Input below:

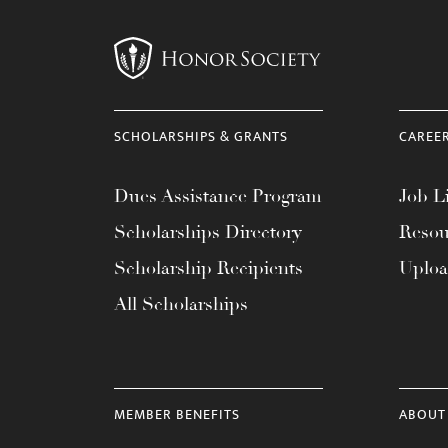
menu.
SCHOLARSHIPS & GRANTS
CAREE
Dues Assistance Program
Job Li
Scholarships Directory
Resou
Scholarship Recipients
Uplo
All Scholarships
MEMBER BENEFITS
ABOUT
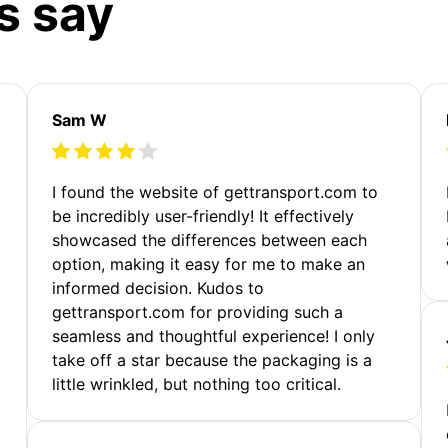
s say
Sam W
m
I found the website of gettransport.com to
be incredibly user-friendly! It effectively
showcased the differences between each
option, making it easy for me to make an
informed decision. Kudos to
gettransport.com for providing such a
seamless and thoughtful experience! I only
take off a star because the packaging is a
little wrinkled, but nothing too critical.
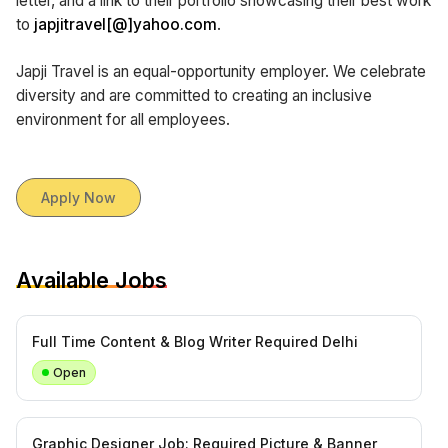
letter, and a link to their portfolio showcasing their best work
to
japjitravel[@]yahoo.com
.
Japji Travel is an equal-opportunity employer. We celebrate
diversity and are committed to creating an inclusive
environment for all employees.
Apply Now
Available Jobs
Full Time Content & Blog Writer Required Delhi
Open
Graphic Designer Job: Required Picture & Banner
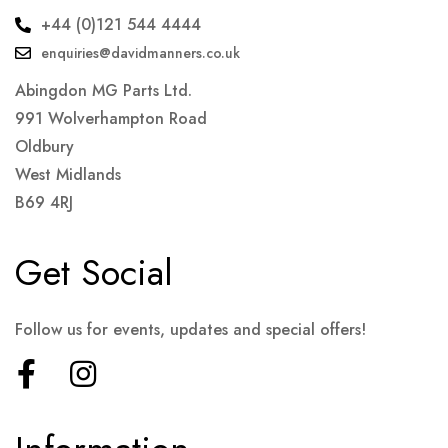
+44 (0)121 544 4444
enquiries@davidmanners.co.uk
Abingdon MG Parts Ltd.
991 Wolverhampton Road
Oldbury
West Midlands
B69 4RJ
Get Social
Follow us for events, updates and special offers!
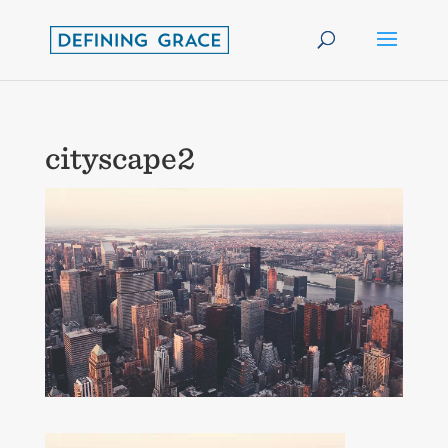
cityscape2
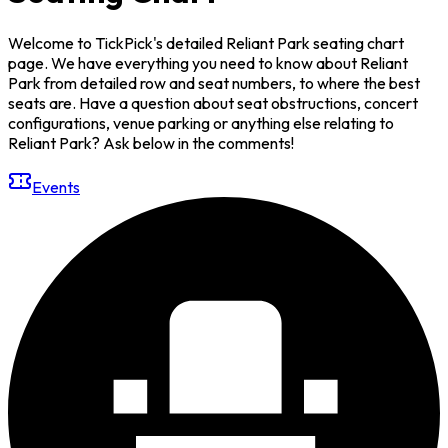
Welcome to TickPick's detailed Reliant Park seating chart
page. We have everything you need to know about Reliant
Park from detailed row and seat numbers, to where the best
seats are. Have a question about seat obstructions, concert
configurations, venue parking or anything else relating to
Reliant Park? Ask below in the comments!
Events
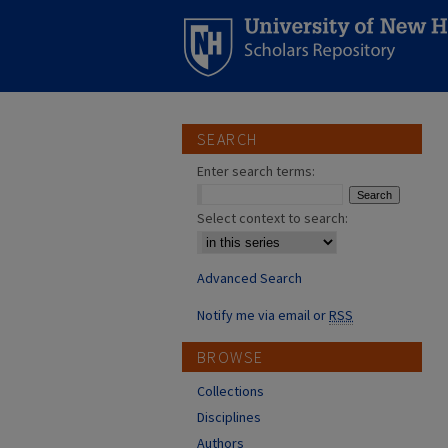
SEARCH
Enter search terms:
Select context to search:
Advanced Search
Notify me via email or
RSS
BROWSE
Collections
Disciplines
Authors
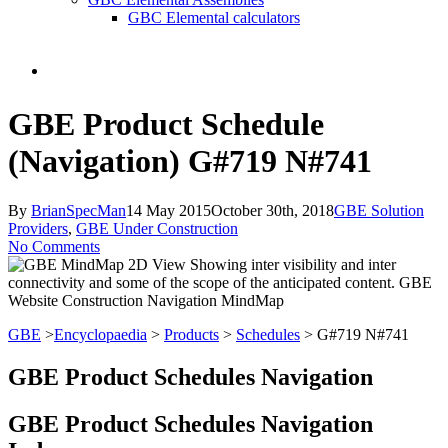
GBC Elemental calculators
search
GBE Product Schedule
(Navigation) G#719 N#741
By
BrianSpecMan
14 May 2015
October 30th, 2018
GBE Solution
Providers
,
GBE Under Construction
No Comments
GBE
>
Encyclopaedia
>
Products
>
Schedules
> G#719 N#741
GBE Product Schedules Navigation
GBE Product Schedules Navigation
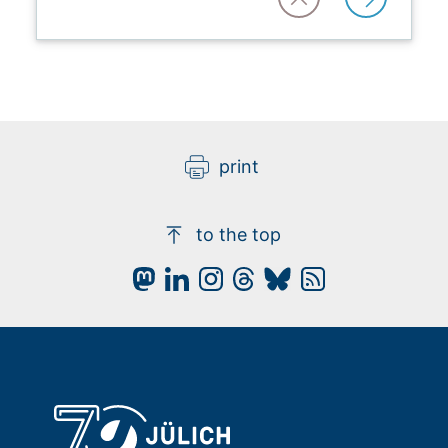
print
to the top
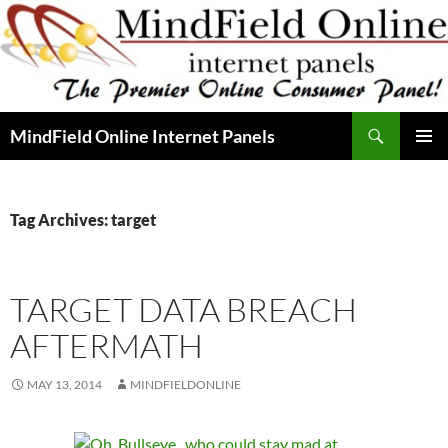
Skip
to
content
Search
MindField Online Internet Panels
PRIMAR
MENU
Tag Archives: target
TARGET DATA BREACH
AFTERMATH
MAY 13, 2014
MINDFIELDONLINE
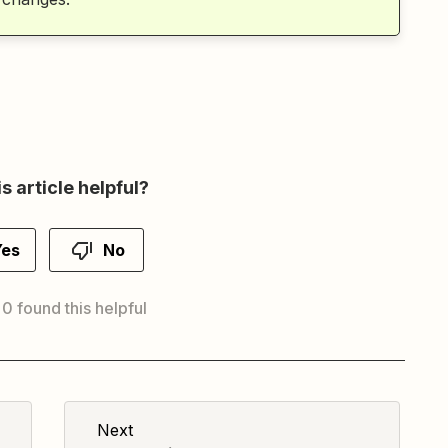
s article helpful?
Yes
No
 0 found this helpful
Next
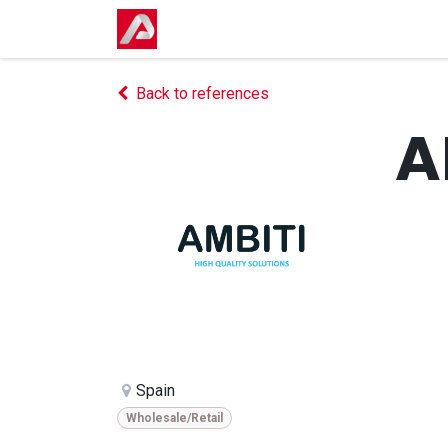
Skip to Content
Home
Shop
Events
Courses
Back to references
A
Spain
Wholesale/Retail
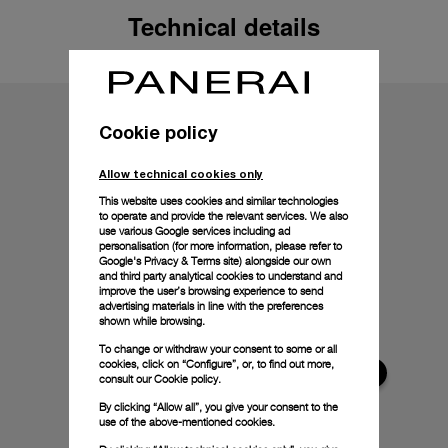
Technical details
Cookie policy
Allow technical cookies only
This website uses cookies and similar technologies
to operate and provide the relevant services. We also
use various Google services including ad
personalisation (for more information, please refer to
Google's Privacy & Terms site
) alongside our own
and third party analytical cookies to understand and
improve the user’s browsing experience to send
advertising materials in line with the preferences
shown while browsing.
To change or withdraw your consent to some or all
cookies, click on “Configure”, or, to find out more,
consult our
Cookie policy.
By clicking “Allow all”, you give your consent to the
use of the above-mentioned cookies.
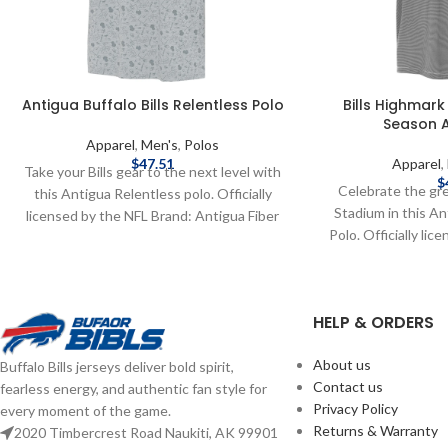
Antigua Buffalo Bills Relentless Polo
Bills Highmark
Season A
Apparel
,
Men's
,
Polos
$
47.51
Apparel
,
Take your Bills gear to the next level with
$
Celebrate the gr
this Antigua Relentless polo. Officially
Stadium in this A
licensed by the NFL Brand: Antigua Fiber
Polo. Officially li
content: 93% Poly 7% Span Embroidered
Antigua Fiber Cont
graphics Complete details on shipping
Spandex Embroide
methods, delivery speeds and costs are
Season Complete
available in Shipping & Delivery.
HELP & ORDERS
methods, delivery
available in S
About us
Buffalo Bills jerseys deliver bold spirit,
Contact us
fearless energy, and authentic fan style for
Privacy Policy
every moment of the game.
Returns & Warranty
2020 Timbercrest Road Naukiti, AK 99901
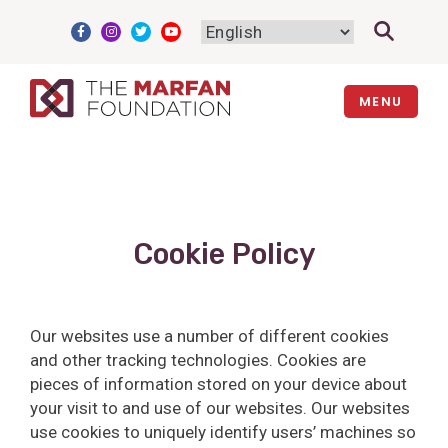
Skip
to
content
MENU
Cookie Policy
Our websites use a number of different cookies
and other tracking technologies. Cookies are
pieces of information stored on your device about
your visit to and use of our websites. Our websites
use cookies to uniquely identify users’ machines so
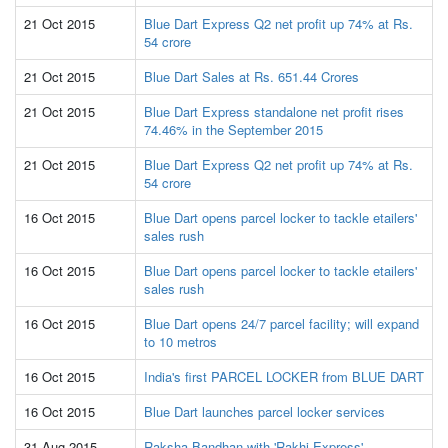
21 Oct 2015
Blue Dart Express Q2 net profit up 74% at Rs.
54 crore
21 Oct 2015
Blue Dart Sales at Rs. 651.44 Crores
21 Oct 2015
Blue Dart Express standalone net profit rises
74.46% in the September 2015
21 Oct 2015
Blue Dart Express Q2 net profit up 74% at Rs.
54 crore
16 Oct 2015
Blue Dart opens parcel locker to tackle etailers'
sales rush
16 Oct 2015
Blue Dart opens parcel locker to tackle etailers'
sales rush
16 Oct 2015
Blue Dart opens 24/7 parcel facility; will expand
to 10 metros
16 Oct 2015
India's first PARCEL LOCKER from BLUE DART
16 Oct 2015
Blue Dart launches parcel locker services
31 Aug 2015
Raksha Bandhan with 'Rakhi Express'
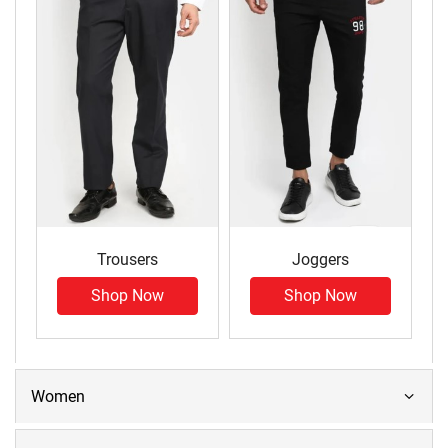
Trousers
Joggers
Shop Now
Shop Now
Women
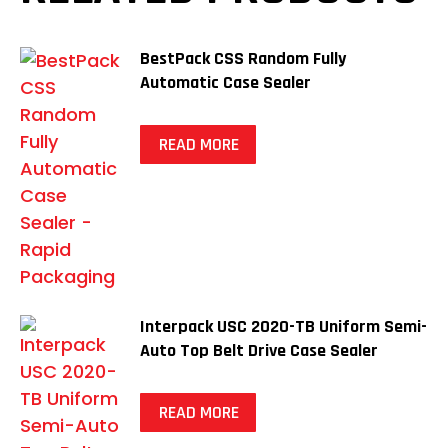
BestPack CSS Random Fully
Automatic Case Sealer
READ MORE
Interpack USC 2020-TB Uniform Semi-
Auto Top Belt Drive Case Sealer
READ MORE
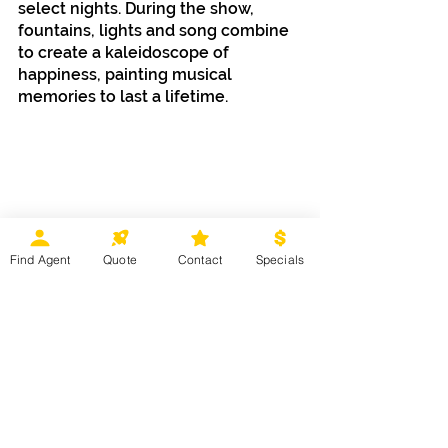
select nights. During the show, 
fountains, lights and song combine 
to create a kaleidoscope of 
happiness, painting musical 
memories to last a lifetime. 
Find Agent
Quote
Contact
Specials
With so much fun to be had, make 
sure you get to the
 Disneyland
® 
Resort before the Halloween Time 
thrills and chills vanish on October 
31, 2025. It’s time to have some 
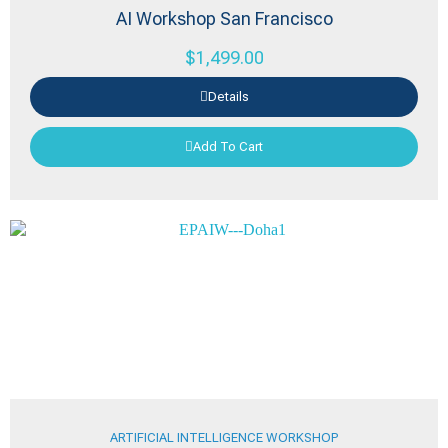
AI Workshop San Francisco
$
1,499.00
Details
Add To Cart
ARTIFICIAL INTELLIGENCE WORKSHOP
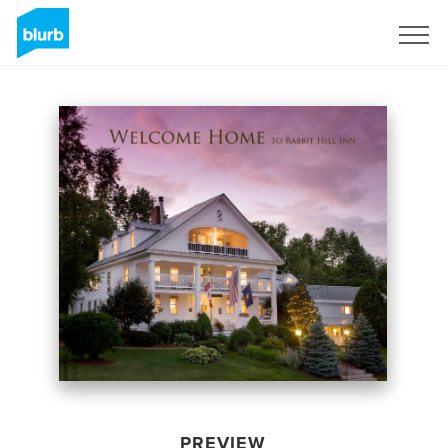
Sign Up
PREVIEW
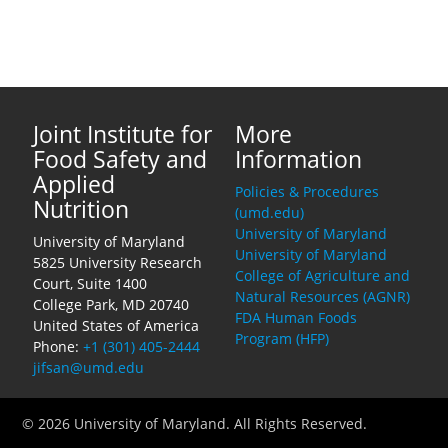
Joint Institute for
More
Food Safety and
Information
Applied
Policies & Procedures
Nutrition
(umd.edu)
University of Maryland
University of Maryland
University of Maryland
5825 University Research
College of Agriculture and
Court, Suite 1400
Natural Resources (AGNR)
College Park, MD 20740
FDA Human Foods
United States of America
Program (HFP)
Phone:
+1 (301) 405-2444
jifsan@umd.edu
© 2026 University of Maryland. All Rights Reserved.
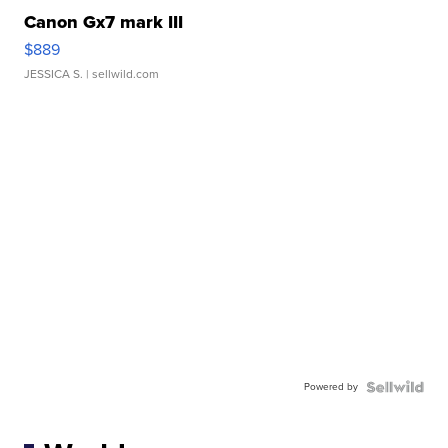
Canon Gx7 mark III
$889
JESSICA S.
| sellwild.com
Powered by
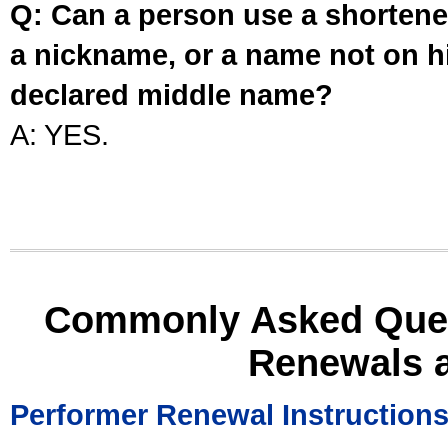
Q: Can a person use a shortened
a nickname, or a name not on his
declared middle name?
A: YES.
Commonly Asked Ques
Renewals 
Performer Renewal Instruction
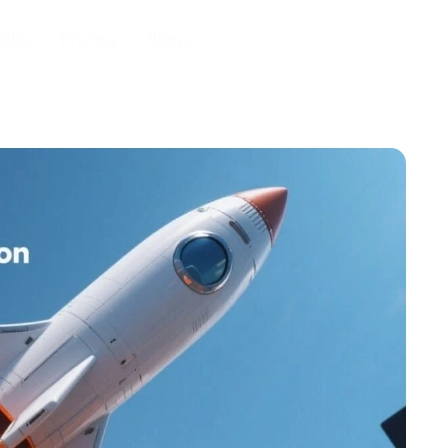
folio
Pricing
Blogs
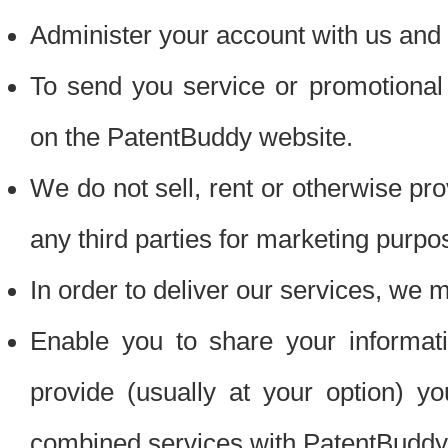
Administer your account with us and 
To send you service or promotional
on the PatentBuddy website.
We do not sell, rent or otherwise pro
any third parties for marketing purpo
In order to deliver our services, we m
Enable you to share your informat
provide (usually at your option) you
combined services with PatentBuddy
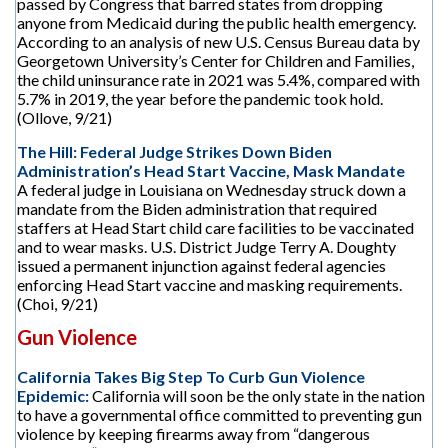
passed by Congress that barred states from dropping
anyone from Medicaid during the public health emergency.
According to an analysis of new U.S. Census Bureau data by
Georgetown University’s Center for Children and Families,
the child uninsurance rate in 2021 was 5.4%, compared with
5.7% in 2019, the year before the pandemic took hold.
(Ollove, 9/21)
The Hill: Federal Judge Strikes Down Biden
Administration’s Head Start Vaccine, Mask Mandate
A federal judge in Louisiana on Wednesday struck down a
mandate from the Biden administration that required
staffers at Head Start child care facilities to be vaccinated
and to wear masks. U.S. District Judge Terry A. Doughty
issued a permanent injunction against federal agencies
enforcing Head Start vaccine and masking requirements.
(Choi, 9/21)
Gun Violence
California Takes Big Step To Curb Gun Violence
Epidemic:
California will soon be the only state in the nation
to have a governmental office committed to preventing gun
violence by keeping firearms away from “dangerous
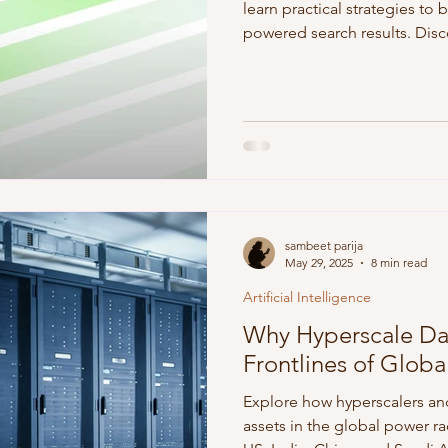
learn practical strategies to b
powered search results. Disco
practices, and measurement t
the age of generative AI.
sambeet parija
May 29, 2025
8 min read
Artificial Intelligence
Why Hyperscale Da
Frontlines of Glob
Explore how hyperscalers an
assets in the global power r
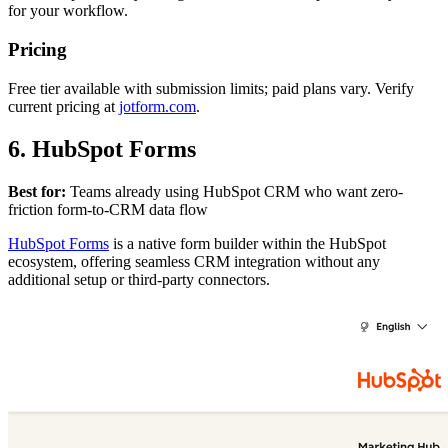
for your workflow.
Pricing
Free tier available with submission limits; paid plans vary. Verify
current pricing at
jotform.com
.
6. HubSpot Forms
Best for:
Teams already using HubSpot CRM who want zero-
friction form-to-CRM data flow
HubSpot Forms
is a native form builder within the HubSpot
ecosystem, offering seamless CRM integration without any
additional setup or third-party connectors.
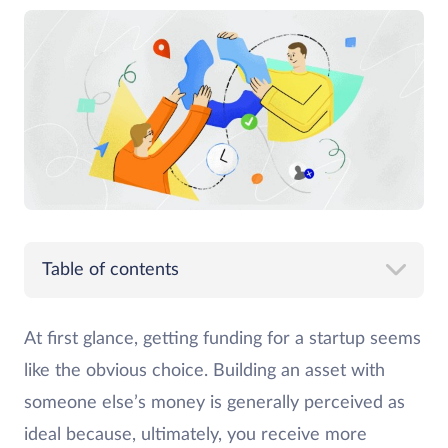
Table of contents
At first glance, getting funding for a startup seems
like the obvious choice. Building an asset with
someone else’s money is generally perceived as
ideal because, ultimately, you receive more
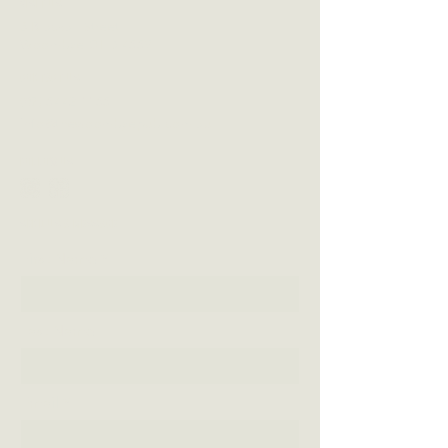
VISIT US
3 Blackall Street
Woombye QLD 4559
CONTACT US
(07) 5442 1155
info@thewoombyepub.com.au
FOLLOW US
SEND US A MESSAGE
First Name
Last Name
Email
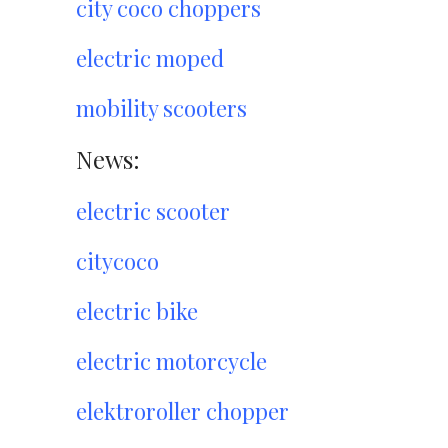
city coco choppers
electric moped
mobility scooters
News:
electric scooter
citycoco
electric bike
electric motorcycle
elektroroller chopper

End of Input.

The problem:
Report how many lines in the data include the string "PatentBuddy", giving nothing but that number.

Exercise response:
2